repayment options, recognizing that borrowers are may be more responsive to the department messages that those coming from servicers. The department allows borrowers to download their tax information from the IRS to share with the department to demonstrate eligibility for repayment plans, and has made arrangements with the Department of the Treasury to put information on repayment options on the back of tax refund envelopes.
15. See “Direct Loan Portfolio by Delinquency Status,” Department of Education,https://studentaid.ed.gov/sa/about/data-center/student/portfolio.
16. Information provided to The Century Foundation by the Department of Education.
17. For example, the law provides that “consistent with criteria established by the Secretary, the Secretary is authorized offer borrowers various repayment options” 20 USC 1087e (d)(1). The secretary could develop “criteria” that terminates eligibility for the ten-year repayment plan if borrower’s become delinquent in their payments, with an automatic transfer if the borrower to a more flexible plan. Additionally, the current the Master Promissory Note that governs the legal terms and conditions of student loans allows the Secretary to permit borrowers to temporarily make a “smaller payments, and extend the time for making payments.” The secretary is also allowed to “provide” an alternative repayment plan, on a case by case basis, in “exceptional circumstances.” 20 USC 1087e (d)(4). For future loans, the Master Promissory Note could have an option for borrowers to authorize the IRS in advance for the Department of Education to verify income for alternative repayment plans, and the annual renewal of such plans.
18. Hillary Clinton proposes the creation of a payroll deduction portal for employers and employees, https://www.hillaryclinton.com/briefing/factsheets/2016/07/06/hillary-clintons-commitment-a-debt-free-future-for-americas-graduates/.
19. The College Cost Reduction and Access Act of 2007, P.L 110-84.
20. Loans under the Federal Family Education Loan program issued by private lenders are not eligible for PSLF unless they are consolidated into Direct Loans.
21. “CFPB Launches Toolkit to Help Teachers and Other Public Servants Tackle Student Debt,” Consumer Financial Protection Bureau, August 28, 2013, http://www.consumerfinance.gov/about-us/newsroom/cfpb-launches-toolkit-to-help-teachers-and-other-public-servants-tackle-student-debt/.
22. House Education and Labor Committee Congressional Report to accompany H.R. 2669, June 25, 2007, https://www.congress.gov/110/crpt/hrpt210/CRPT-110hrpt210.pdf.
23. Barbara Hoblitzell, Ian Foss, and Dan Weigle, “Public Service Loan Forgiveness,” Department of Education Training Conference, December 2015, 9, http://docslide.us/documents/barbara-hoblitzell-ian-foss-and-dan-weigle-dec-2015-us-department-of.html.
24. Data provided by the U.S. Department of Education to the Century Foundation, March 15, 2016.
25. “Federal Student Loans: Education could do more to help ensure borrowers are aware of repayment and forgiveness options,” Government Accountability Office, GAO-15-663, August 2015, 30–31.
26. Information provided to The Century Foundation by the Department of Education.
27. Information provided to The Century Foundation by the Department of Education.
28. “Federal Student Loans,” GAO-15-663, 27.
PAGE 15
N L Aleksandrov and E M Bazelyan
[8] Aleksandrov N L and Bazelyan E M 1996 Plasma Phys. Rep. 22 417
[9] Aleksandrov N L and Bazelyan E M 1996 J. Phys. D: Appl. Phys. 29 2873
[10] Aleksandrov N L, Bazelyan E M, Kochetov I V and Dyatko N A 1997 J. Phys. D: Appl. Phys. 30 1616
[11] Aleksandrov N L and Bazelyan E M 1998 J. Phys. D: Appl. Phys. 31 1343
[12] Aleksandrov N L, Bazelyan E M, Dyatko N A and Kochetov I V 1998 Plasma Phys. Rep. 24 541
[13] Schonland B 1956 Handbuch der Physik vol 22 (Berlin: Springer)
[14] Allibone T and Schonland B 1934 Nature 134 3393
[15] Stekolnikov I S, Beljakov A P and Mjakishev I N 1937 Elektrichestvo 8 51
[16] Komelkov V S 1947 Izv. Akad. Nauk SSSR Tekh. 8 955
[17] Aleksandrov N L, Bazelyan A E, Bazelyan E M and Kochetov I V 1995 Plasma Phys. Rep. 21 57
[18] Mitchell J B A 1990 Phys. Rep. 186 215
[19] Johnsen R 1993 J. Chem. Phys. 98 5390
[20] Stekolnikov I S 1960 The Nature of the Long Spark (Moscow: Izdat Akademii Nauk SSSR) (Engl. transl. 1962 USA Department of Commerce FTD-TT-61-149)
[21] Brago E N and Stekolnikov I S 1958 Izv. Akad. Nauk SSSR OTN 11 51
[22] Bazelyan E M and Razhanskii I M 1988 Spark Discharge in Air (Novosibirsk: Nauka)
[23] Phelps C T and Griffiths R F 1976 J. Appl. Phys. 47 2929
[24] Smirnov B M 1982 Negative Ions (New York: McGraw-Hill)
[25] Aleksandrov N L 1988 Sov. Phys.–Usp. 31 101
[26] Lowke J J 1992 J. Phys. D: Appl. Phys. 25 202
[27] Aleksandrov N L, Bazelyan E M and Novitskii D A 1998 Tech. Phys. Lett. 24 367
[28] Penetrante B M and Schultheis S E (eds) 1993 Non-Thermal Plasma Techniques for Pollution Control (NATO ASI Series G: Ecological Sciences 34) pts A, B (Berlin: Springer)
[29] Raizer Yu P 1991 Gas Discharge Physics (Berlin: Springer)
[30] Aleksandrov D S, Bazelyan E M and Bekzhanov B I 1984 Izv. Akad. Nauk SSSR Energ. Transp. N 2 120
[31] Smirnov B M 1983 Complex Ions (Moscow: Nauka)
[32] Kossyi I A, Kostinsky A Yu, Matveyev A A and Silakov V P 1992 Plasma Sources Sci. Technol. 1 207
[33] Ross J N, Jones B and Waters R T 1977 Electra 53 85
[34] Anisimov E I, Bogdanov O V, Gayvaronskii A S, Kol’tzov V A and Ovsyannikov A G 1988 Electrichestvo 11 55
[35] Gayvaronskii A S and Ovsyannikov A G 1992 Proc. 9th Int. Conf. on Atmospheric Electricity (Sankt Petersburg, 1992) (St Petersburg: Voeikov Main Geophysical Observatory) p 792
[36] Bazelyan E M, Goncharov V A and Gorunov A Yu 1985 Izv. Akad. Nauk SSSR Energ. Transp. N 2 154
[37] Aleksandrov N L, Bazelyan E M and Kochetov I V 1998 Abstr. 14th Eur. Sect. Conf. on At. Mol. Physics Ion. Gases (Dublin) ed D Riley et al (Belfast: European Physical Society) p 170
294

------------------------------------------------------------------------

Work task =
Only the lines above starting with the one with "[24] Smirnov B" and going through the one with "[29] Raizer Yu" are to be copied, word for word and with both ends kept.

Task solution =
[24] Smirnov B M 1982 Negative Ions (New York: McGraw-Hill)
[25] Aleksandrov N L 1988 Sov. Phys.–Usp. 31 101
[26] Lowke J J 1992 J. Phys. D: Appl. Phys. 25 202
[27] Aleksandrov N L, Bazelyan E M and Novitskii D A 1998 Tech. Phys. Lett. 24 367
[28] Penetrante B M and Schultheis S E (eds) 1993 Non-Thermal Plasma Techniques for Pollution Control (NATO ASI Series G: Ecological Sciences 34) pts A, B (Berlin: Springer)
[29] Raizer Yu P 1991 Gas Discharge Physics (Berlin: Springer)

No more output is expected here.